* BEGIN Excerpted data *

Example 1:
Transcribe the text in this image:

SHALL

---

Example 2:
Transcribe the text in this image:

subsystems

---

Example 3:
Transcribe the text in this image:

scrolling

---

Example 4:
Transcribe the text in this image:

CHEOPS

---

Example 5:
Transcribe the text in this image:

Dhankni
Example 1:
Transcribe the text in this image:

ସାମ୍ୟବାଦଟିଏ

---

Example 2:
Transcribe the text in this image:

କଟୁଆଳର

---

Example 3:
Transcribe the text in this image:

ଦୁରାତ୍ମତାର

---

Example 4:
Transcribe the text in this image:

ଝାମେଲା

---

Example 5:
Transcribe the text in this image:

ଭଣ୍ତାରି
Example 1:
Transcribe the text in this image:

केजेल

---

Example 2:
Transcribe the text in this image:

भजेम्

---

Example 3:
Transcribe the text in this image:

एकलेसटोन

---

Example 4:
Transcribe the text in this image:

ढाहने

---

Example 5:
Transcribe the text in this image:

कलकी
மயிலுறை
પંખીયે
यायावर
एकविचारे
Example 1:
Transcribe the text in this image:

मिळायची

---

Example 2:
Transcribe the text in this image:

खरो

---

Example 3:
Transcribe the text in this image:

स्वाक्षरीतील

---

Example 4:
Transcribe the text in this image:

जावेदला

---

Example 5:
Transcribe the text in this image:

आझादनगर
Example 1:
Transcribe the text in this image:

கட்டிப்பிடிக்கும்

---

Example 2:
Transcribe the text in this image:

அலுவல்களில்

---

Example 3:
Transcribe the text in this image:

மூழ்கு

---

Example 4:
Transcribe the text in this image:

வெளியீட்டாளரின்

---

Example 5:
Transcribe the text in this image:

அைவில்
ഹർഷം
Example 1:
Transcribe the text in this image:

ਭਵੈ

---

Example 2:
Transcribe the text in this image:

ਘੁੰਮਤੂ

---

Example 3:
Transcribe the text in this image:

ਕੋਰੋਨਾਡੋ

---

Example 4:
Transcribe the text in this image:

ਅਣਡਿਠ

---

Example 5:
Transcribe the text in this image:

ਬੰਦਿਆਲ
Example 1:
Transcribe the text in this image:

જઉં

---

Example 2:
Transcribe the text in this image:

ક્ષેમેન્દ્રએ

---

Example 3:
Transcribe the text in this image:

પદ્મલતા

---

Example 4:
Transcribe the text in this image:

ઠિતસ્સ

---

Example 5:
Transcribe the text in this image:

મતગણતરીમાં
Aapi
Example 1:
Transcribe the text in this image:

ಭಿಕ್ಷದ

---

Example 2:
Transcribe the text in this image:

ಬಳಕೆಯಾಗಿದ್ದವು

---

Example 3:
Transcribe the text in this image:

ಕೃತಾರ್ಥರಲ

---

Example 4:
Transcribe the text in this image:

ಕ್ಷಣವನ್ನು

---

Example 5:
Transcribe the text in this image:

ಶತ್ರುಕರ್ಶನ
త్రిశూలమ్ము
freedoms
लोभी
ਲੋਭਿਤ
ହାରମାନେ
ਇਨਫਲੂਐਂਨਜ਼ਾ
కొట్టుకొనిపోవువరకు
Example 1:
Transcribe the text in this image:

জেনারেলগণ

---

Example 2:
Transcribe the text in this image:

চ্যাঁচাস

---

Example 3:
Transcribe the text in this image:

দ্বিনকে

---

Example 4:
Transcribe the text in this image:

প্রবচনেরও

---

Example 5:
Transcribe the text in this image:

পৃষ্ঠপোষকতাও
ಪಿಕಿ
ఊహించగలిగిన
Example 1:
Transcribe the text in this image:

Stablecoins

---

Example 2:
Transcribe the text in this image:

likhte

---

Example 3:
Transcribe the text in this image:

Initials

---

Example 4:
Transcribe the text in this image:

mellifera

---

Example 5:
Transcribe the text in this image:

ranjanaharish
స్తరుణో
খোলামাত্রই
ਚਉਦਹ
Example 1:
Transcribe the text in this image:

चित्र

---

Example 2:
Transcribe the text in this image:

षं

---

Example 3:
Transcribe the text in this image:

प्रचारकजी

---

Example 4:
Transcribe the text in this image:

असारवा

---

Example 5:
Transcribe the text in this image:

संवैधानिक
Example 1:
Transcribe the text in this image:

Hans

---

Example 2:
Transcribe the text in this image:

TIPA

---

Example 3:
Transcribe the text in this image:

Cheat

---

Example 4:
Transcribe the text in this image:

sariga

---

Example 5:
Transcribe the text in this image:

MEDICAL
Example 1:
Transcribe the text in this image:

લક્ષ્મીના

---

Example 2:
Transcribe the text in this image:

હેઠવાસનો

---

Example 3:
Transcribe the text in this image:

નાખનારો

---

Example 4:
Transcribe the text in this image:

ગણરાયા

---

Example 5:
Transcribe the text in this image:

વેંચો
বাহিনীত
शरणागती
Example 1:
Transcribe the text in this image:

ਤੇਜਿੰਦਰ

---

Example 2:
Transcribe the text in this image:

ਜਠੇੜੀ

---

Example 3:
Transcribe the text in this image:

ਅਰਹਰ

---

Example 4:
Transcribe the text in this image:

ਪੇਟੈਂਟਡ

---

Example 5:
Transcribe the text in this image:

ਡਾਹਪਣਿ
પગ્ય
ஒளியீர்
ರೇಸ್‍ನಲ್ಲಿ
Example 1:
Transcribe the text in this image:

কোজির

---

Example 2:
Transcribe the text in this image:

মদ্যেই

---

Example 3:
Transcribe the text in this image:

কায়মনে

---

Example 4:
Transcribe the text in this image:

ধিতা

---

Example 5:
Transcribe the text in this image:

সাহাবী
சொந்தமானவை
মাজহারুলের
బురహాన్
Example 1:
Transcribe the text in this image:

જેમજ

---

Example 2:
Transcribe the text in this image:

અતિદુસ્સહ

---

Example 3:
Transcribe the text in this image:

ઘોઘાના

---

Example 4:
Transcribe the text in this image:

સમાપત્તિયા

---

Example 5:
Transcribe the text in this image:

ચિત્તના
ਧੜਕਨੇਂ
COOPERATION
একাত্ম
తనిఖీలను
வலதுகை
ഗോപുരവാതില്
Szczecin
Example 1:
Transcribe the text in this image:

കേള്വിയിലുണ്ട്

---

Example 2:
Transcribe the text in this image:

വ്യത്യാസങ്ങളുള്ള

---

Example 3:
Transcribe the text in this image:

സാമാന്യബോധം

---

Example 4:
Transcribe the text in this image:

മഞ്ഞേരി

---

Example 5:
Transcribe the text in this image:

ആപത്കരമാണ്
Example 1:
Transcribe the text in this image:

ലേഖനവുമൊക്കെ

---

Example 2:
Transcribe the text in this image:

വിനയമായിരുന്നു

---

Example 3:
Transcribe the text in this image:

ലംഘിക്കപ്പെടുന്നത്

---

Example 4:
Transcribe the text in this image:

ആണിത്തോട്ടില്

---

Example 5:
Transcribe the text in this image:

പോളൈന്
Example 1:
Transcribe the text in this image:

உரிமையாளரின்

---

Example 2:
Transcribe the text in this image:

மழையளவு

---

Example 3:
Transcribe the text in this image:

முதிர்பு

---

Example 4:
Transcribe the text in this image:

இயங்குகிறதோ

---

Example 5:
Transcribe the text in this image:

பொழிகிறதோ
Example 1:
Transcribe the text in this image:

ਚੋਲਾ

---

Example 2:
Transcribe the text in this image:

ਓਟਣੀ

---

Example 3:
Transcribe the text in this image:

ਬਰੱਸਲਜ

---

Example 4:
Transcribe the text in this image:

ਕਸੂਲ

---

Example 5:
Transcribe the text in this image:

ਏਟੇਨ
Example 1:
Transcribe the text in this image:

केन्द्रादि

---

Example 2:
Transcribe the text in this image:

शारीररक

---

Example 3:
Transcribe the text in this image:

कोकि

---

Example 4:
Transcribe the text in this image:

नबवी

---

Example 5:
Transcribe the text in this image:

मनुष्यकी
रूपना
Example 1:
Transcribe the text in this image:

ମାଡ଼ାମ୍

* END Excerpted data *

# [Task to carry out]
Copy out the material above word for word, from its first line up to and including the line with "ક્ષેમેન્દ્રએ".

# [Solved problem]
Example 1:
Transcribe the text in this image:

SHALL

---

Example 2:
Transcribe the text in this image:

subsystems

---

Example 3:
Transcribe the text in this image:

scrolling

---

Example 4:
Transcribe the text in this image:

CHEOPS

---

Example 5:
Transcribe the text in this image:

Dhankni
Example 1:
Transcribe the text in this image:

ସାମ୍ୟବାଦଟିଏ

---

Example 2:
Transcribe the text in this image:

କଟୁଆଳର

---

Example 3:
Transcribe the text in this image:

ଦୁରାତ୍ମତାର

---

Example 4:
Transcribe the text in this image:

ଝାମେଲା

---

Example 5:
Transcribe the text in this image:

ଭଣ୍ତାରି
Example 1:
Transcribe the text in this image:

केजेल

---

Example 2:
Transcribe the text in this image:

भजेम्

---

Example 3:
Transcribe the text in this image:

एकलेसटोन

---

Example 4:
Transcribe the text in this image:

ढाहने

---

Example 5:
Transcribe the text in this image:

कलकी
மயிலுறை
પંખીયે
यायावर
एकविचारे
Example 1:
Transcribe the text in this image:

मिळायची

---

Example 2:
Transcribe the text in this image:

खरो

---

Example 3:
Transcribe the text in this image:

स्वाक्षरीतील

---

Example 4:
Transcribe the text in this image:

जावेदला

---

Example 5:
Transcribe the text in this image:

आझादनगर
Example 1:
Transcribe the text in this image:

கட்டிப்பிடிக்கும்

---

Example 2:
Transcribe the text in this image:

அலுவல்களில்

---

Example 3:
Transcribe the text in this image:

மூழ்கு

---

Example 4:
Transcribe the text in this image:

வெளியீட்டாளரின்

---

Example 5:
Transcribe the text in this image:

அைவில்
ഹർഷം
Example 1:
Transcribe the text in this image:

ਭਵੈ

---

Example 2:
Transcribe the text in this image:

ਘੁੰਮਤੂ

---

Example 3:
Transcribe the text in this image:

ਕੋਰੋਨਾਡੋ

---

Example 4:
Transcribe the text in this image:

ਅਣਡਿਠ

---

Example 5:
Transcribe the text in this image:

ਬੰਦਿਆਲ
Example 1:
Transcribe the text in this image:

જઉં

---

Example 2:
Transcribe the text in this image:

ક્ષેમેન્દ્રએ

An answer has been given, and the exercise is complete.